= Otto H. Schade =

German-American electro-optical engineer (1903–1981)

Otto H. Schade (April 27, 1903 – April 28, 1981) was a television pioneer, best known for his work on evaluating the gradation, graininess and sharpness in film and television images, and his aperture theory that mathematically modeled the system performance of photographic lenses, films, television tubes, and electrical circuits.

==Early life and education==
Otto H. Schade was born on April 27, 1903 in Schmalkalden, Germany.

He graduated in 1922 from the Reform-Real-Gymnasium in Halle, Germany.

==Career==
After graduating, Schade worked at Telephonfabrik A.G. vorm. J. Berliner in Berlin and Düsseldorf (1922–1924), and at the Ratig company in Berlin (1924–1925). He then emigrated to the United States to work at A. Atwater Kent in Philadelphia (1926–1931).

In 1931 Schade joined the Radio Corporation of America (RCA), where he spent the remainder of his career. From 1944 to 1957, he developed a unified theory of image analysis and specification, including practical methods for measuring the optical transfer function and noise in optical, photographic, and electronic imaging systems. In 1958 he began a study leading to the Nuvistor low-noise tubes for television receivers.

He received 85 patents.

He retired from RCA in 1968, continuing as a consultant until 1974.

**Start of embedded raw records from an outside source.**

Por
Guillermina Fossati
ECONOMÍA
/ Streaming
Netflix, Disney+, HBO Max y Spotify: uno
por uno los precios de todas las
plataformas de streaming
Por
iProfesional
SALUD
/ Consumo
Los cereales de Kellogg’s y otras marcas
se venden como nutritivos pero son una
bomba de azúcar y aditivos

==Recognition and awards==
Schade was a member of the National Academy of Engineering, and a Fellow of the Institute of Electrical and Electronics Engineers and the Society of Motion Picture and Television Engineers.

He received numerous honours and awards, including an honorary doctorate of engineering from Rensselaer Polytechnic Institute (1953), Modern Pioneer Award of the National Association of Manufacturers (1940), the RCA Victor Award of Merit (1946), the IEEE Morris N. Liebmann Memorial Award (1950), the first David Sarnoff Gold Medal Award (in 1951), David Sarnoff Outstanding Achievement Award (1968), and the Vladimir K. Zworykin Award (1969).

==Death and legacy==
Schade died on April 28, 1981.

The Society for Information Display awards a prize in his honor.